On August 24, 1858 J. C. Moore responses to Carel’s advertisement.  For the Telegraph.  Messrs. Editors:  My attention has been called to an advertisement which appeared in your last week’s issue, in which a contemptible scamp signing himself “Chas. Carel,” made an attack upon me and my business, in terms that would have done credit to the vilest blackguard in the land, the whole thing being no more nor less than a perfect tissue of falsehood and slander.

Among other things, he informs the public that he can take “better pictures for 50 cents than we do for one dollar.”  Now, Mr.
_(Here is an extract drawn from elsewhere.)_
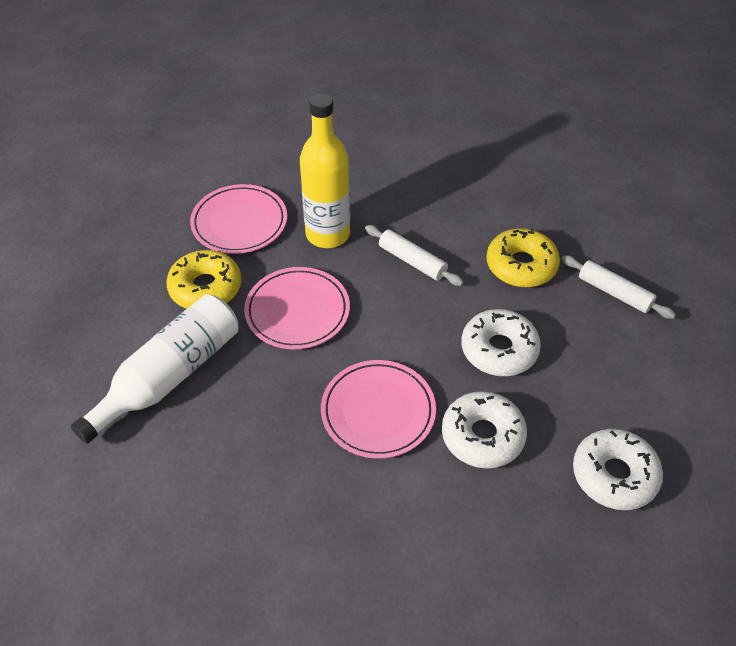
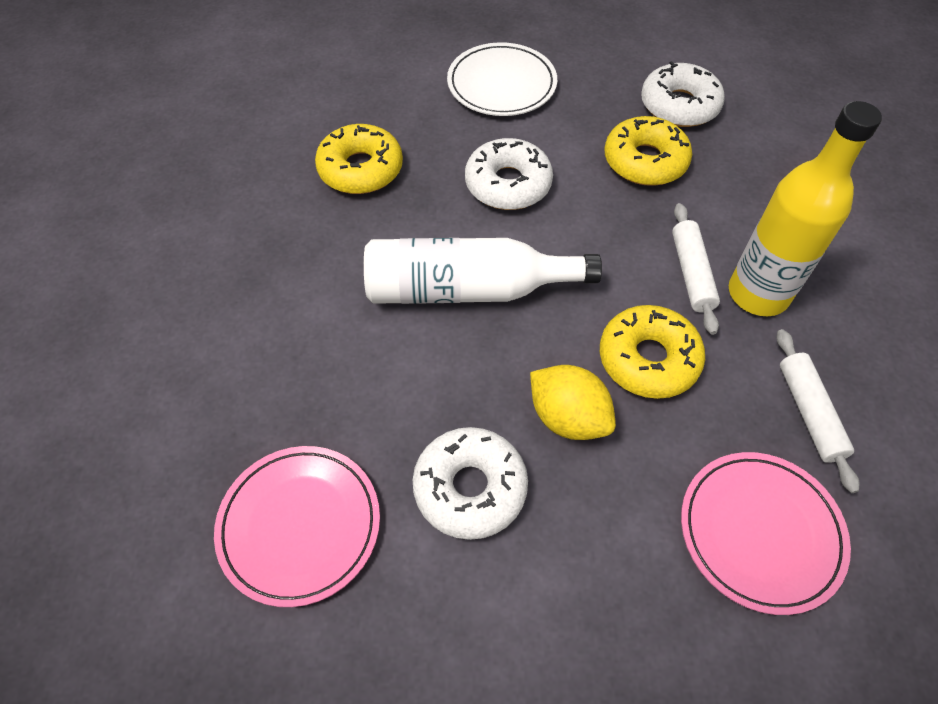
pink plate: 3 -> 2
white plate: 0 -> 1
yellow donut: 2 -> 3
yellow lemon: 0 -> 1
Editor, in order to test the sincerity of the above piece of hombast, we make the above mentioned “Charles Carel.” the following proposition, which we dare him to accept.  We will deposit 50 or $100, in the hands of any responsible citizen of Pomeroy, he to deposit a like amount with the same.  He can take any citizen he may choose, and take two, four, or six impressions—do his best.  We take the same person and take one-half the number he does, and send the pictures to Cincinnati to three Artist.  He to select one, we another and they a third, and the “fellow” who makes the best picture takes the whole amount of money so deposited.  As the aforesaid “Chas.” Is of a sporting turn, we may expect to have some fun when he accepts the above proposition.  In conclusion I will say to the public that I am now taking very much finer pictures than have ever been taken in Pomeroy, as I do not work in a half-house side light room, but am provided with the best arranged light ever on the Ohio River.  Remember we take no 25 cent shadows, but warrant every pictures for all time.

N. B. The public are respectfully invited to call on board and examine our specimens, and compare them with some of “Carel’s,” which we have taken over.     J. C. Moore, Floating Artist.

On October 26, 1858 the following notice appears.  Mr. E. Feiger has bought out the Daguerrean Gallery in Swallow’s building, on Court street, and proposes taking pictures of all kinds as cheap and good as has before been taken in this place.  See advertisement.

Charles Carel is not listed in other photographic directories during the scope of the project dates.  He possibly is listed in Ohio Photographers, 1839-1900.  Diane list a Carel (no first name) in Gallipolis in 1860-1865, and a Charles Carel in Gallipolis from 1866-1884.  Pomeroy is about twenty miles from Gallipolis.